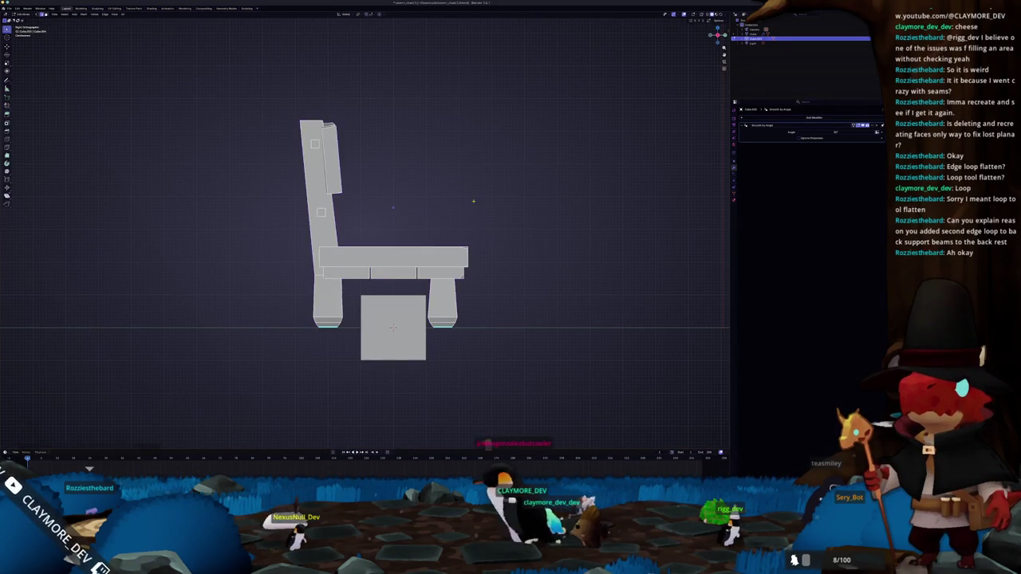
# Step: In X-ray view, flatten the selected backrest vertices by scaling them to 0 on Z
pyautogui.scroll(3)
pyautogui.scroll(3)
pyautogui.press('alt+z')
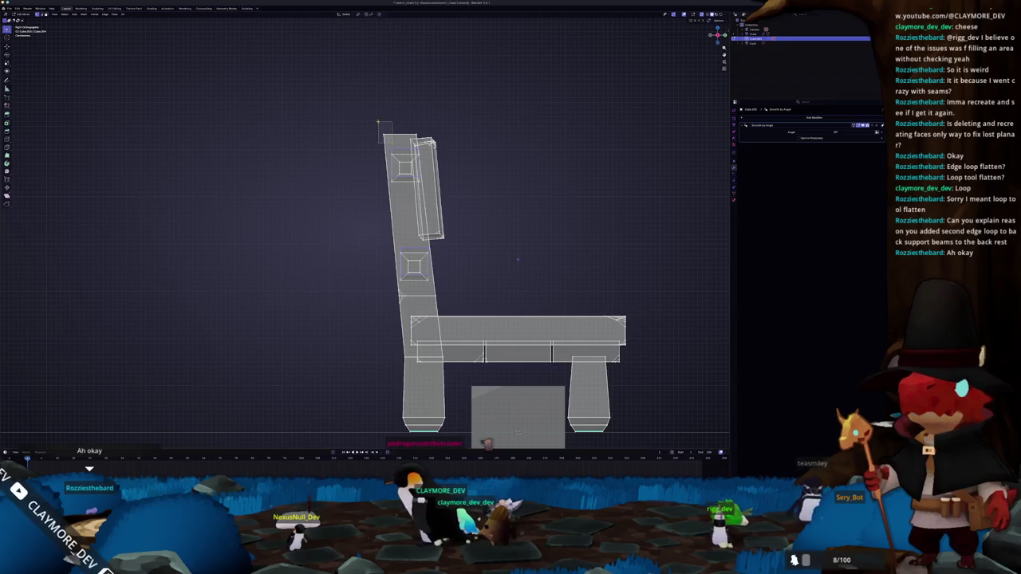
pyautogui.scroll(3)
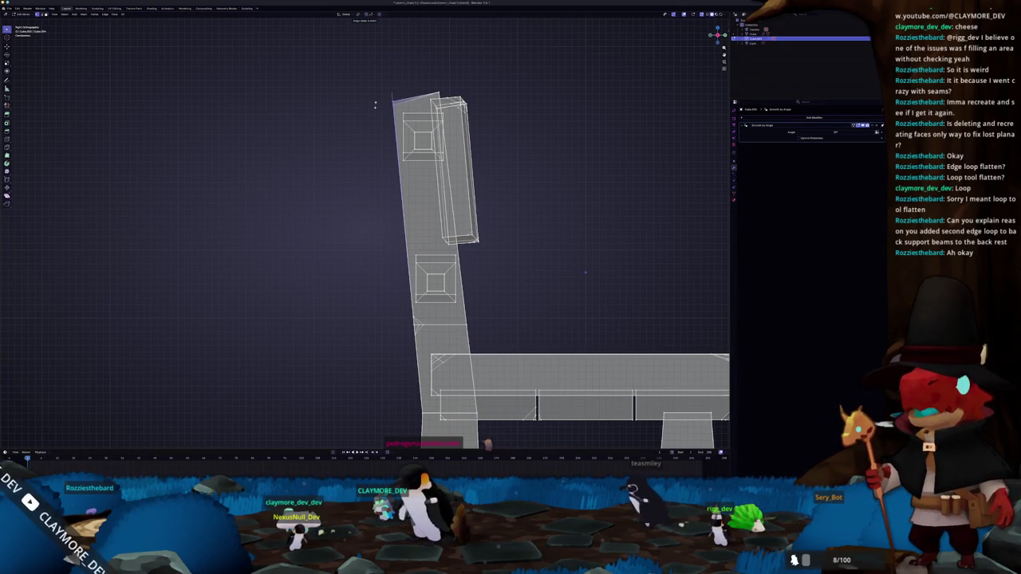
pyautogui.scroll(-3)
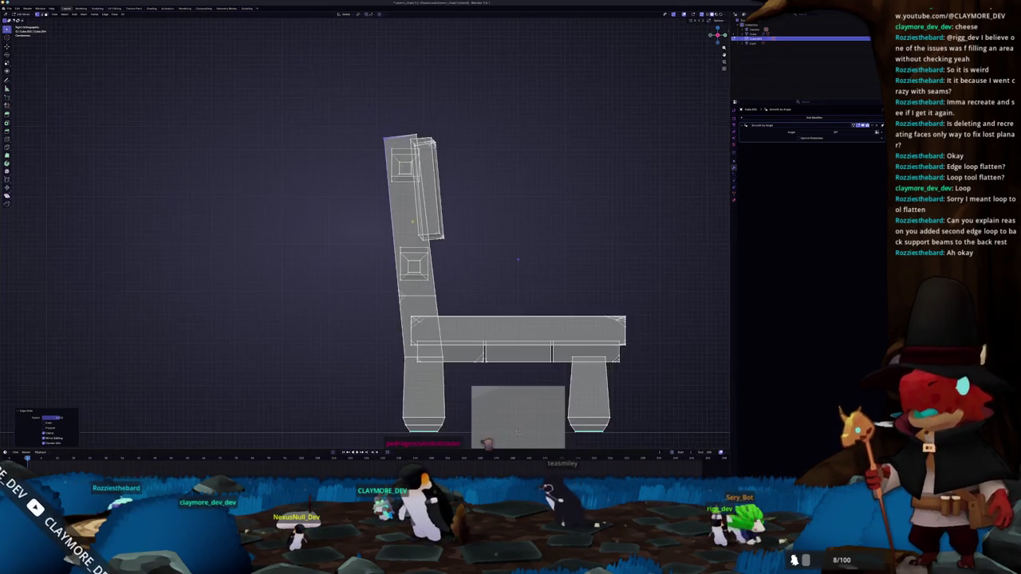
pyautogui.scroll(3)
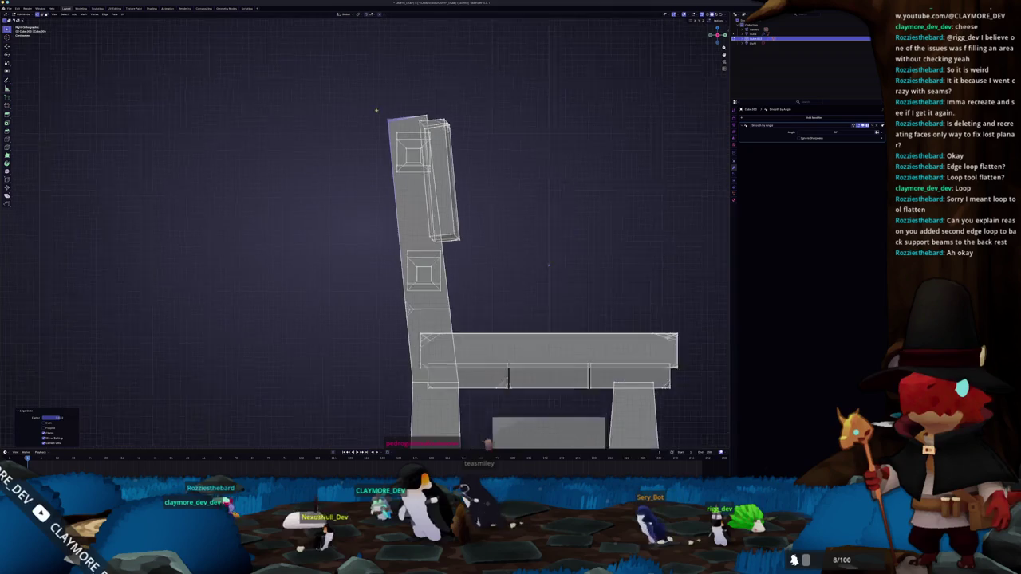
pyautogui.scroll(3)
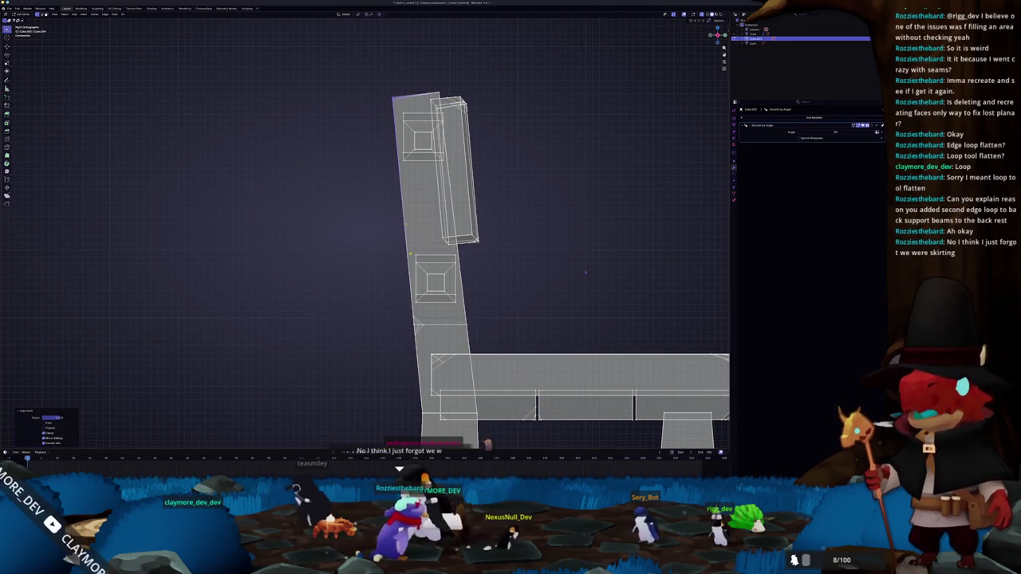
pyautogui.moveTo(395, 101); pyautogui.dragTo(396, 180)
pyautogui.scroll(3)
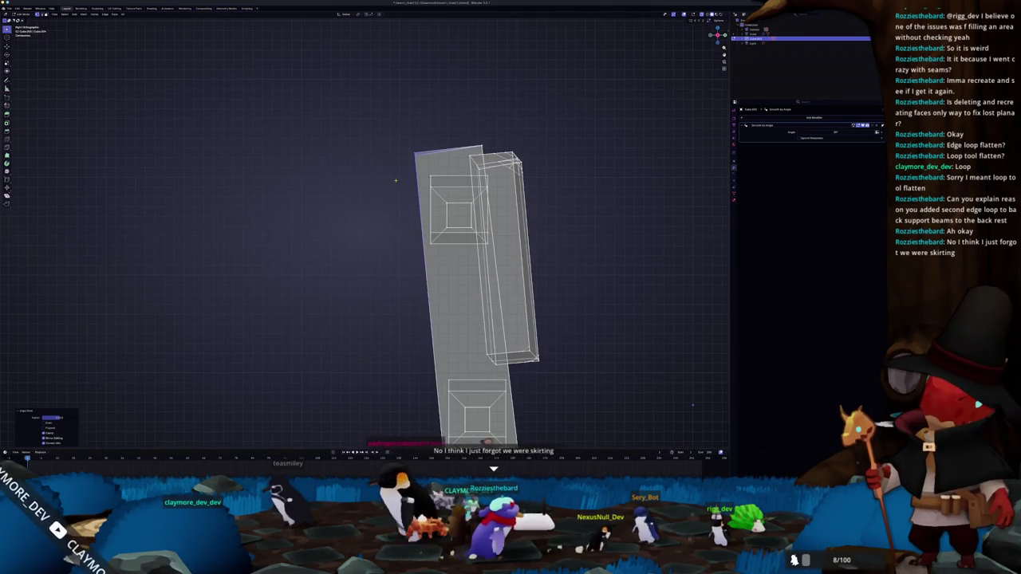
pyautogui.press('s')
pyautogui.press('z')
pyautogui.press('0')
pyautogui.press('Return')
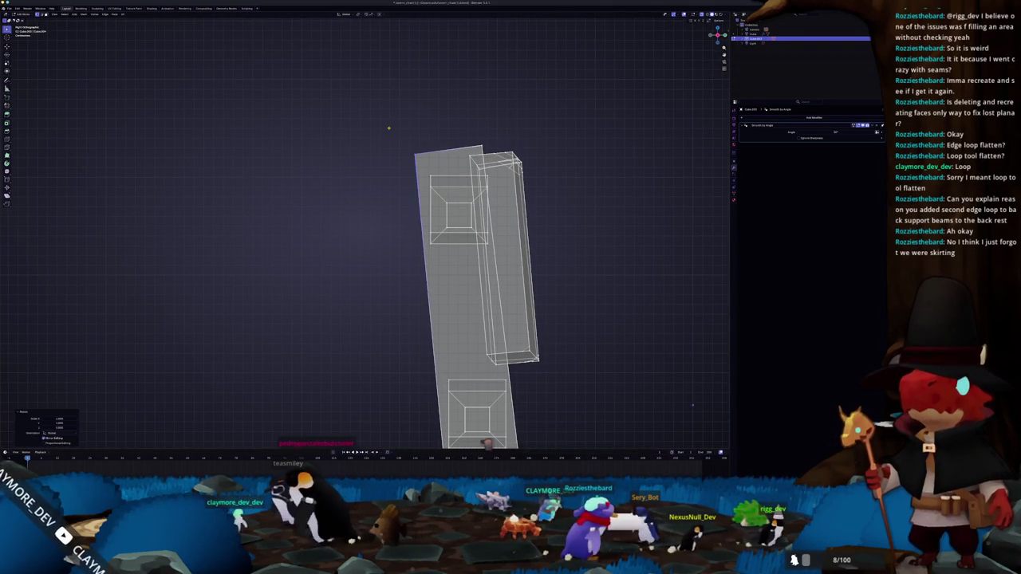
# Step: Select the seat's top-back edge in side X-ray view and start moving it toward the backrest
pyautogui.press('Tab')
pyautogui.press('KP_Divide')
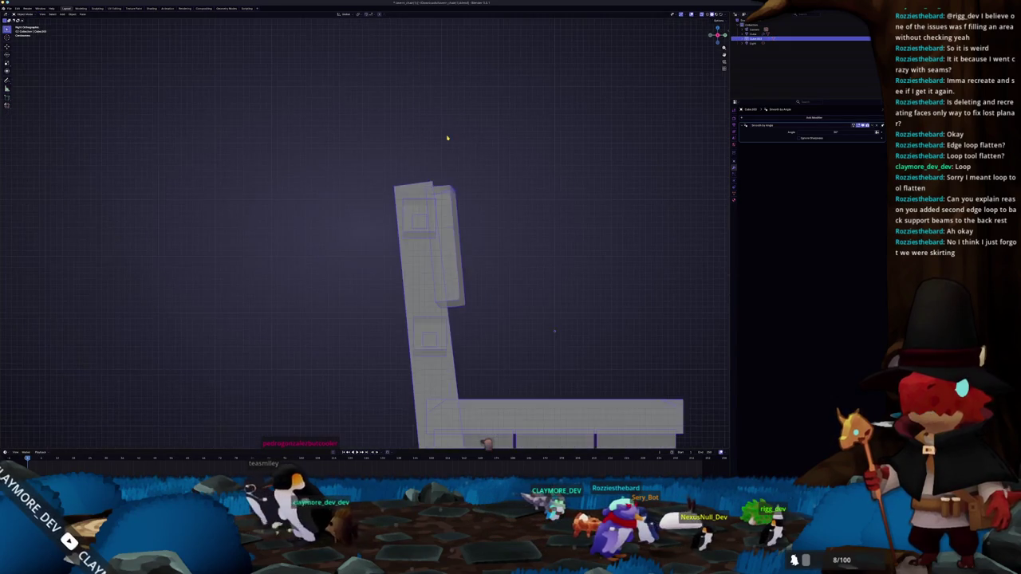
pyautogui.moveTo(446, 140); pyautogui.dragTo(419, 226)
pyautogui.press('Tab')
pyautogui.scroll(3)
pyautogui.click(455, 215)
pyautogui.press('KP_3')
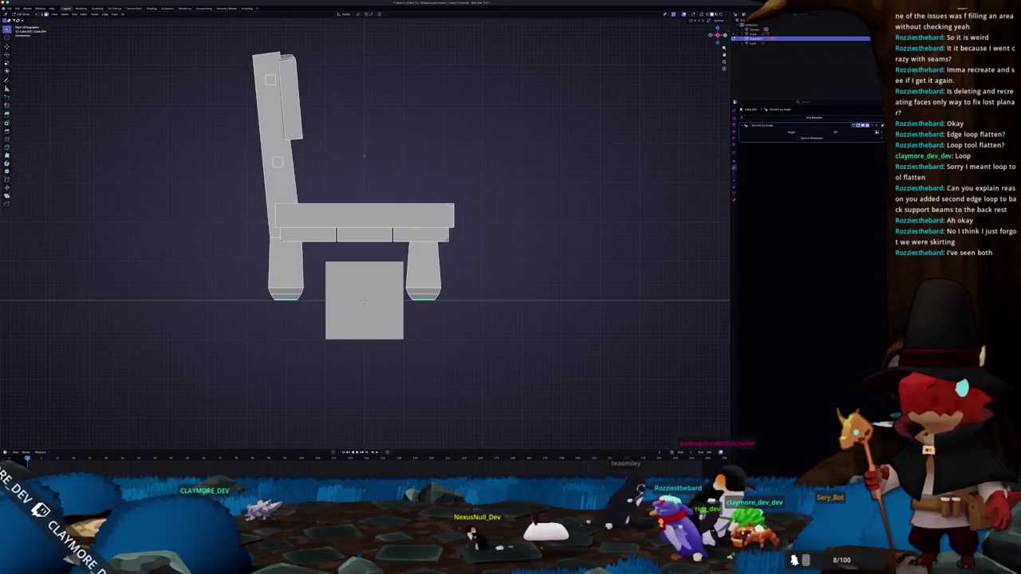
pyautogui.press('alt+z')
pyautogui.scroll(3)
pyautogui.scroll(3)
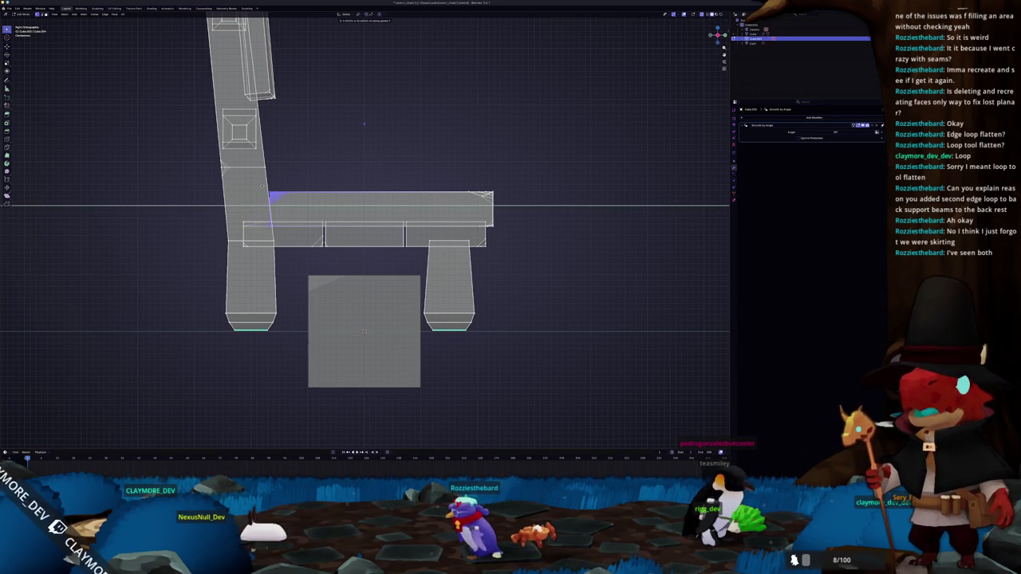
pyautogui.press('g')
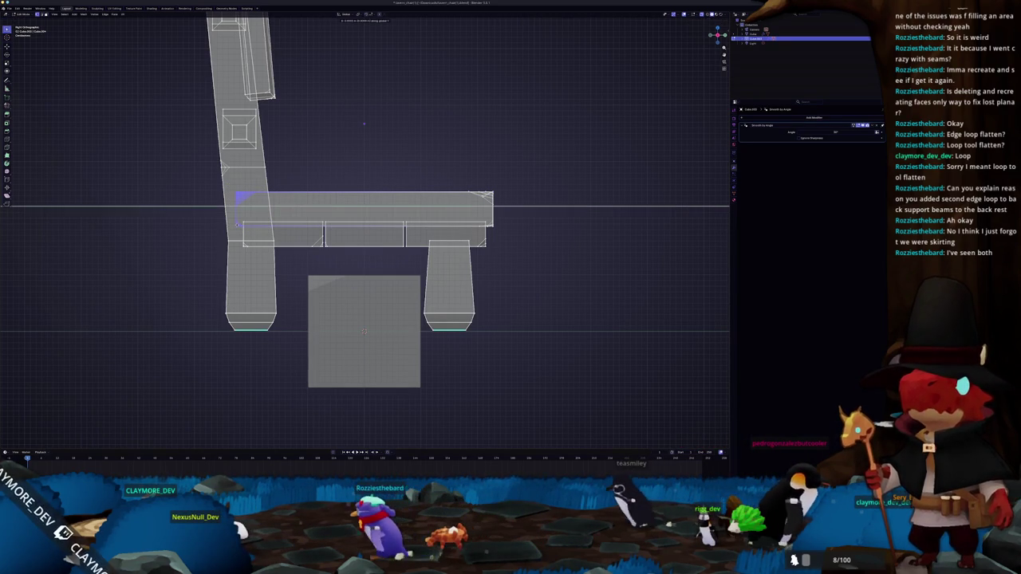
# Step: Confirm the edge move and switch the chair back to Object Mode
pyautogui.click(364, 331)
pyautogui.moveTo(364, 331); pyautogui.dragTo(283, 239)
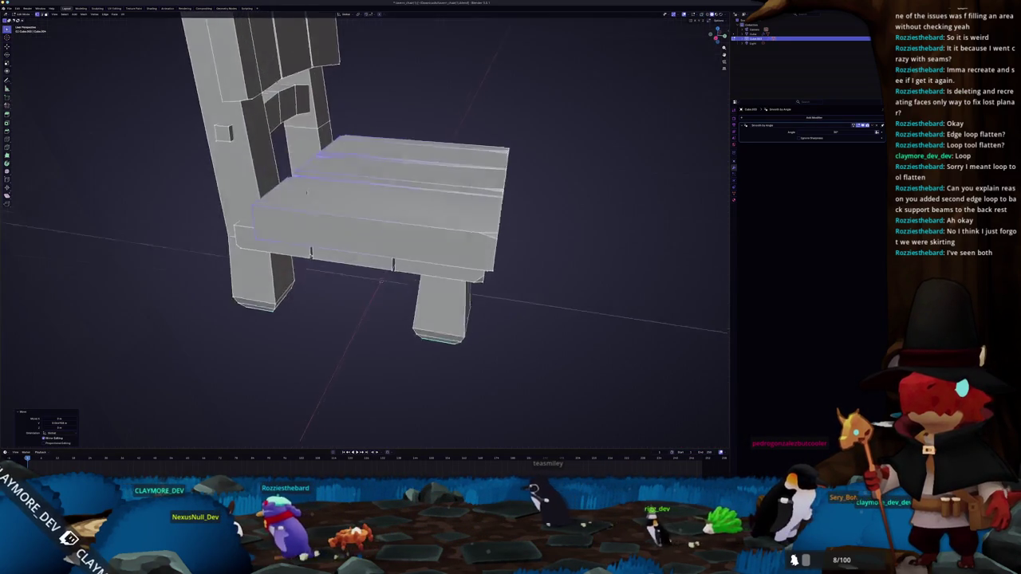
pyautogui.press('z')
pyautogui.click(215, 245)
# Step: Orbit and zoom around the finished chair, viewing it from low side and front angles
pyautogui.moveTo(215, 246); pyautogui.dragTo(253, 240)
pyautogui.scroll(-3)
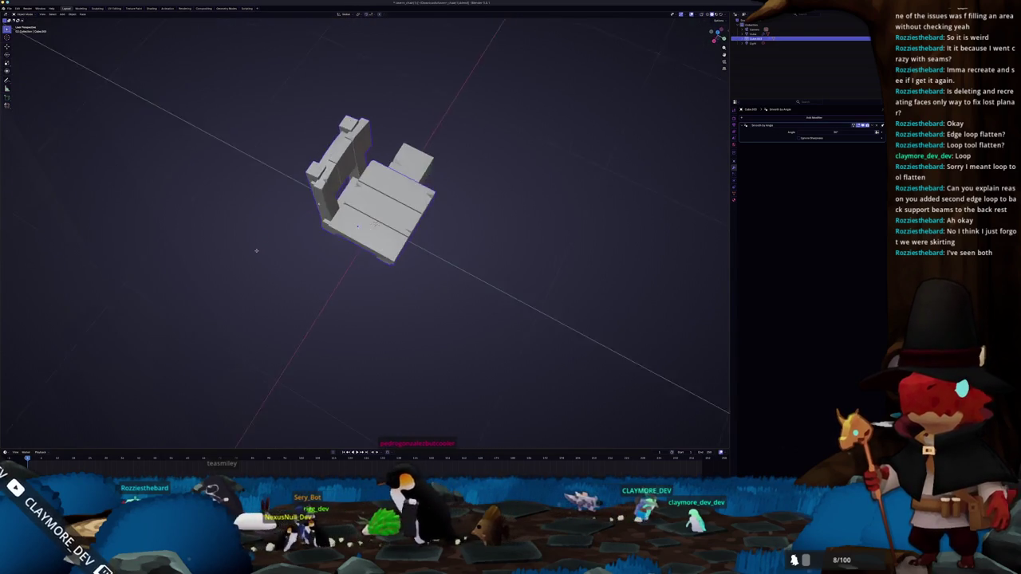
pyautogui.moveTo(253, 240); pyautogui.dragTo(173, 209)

## [Task objective]
What lines of the material above contain "side"? Return each of them.

## [Output]
# Step: Select the seat's top-back edge in side X-ray view and start moving it toward the backrest
# Step: Orbit and zoom around the finished chair, viewing it from low side and front angles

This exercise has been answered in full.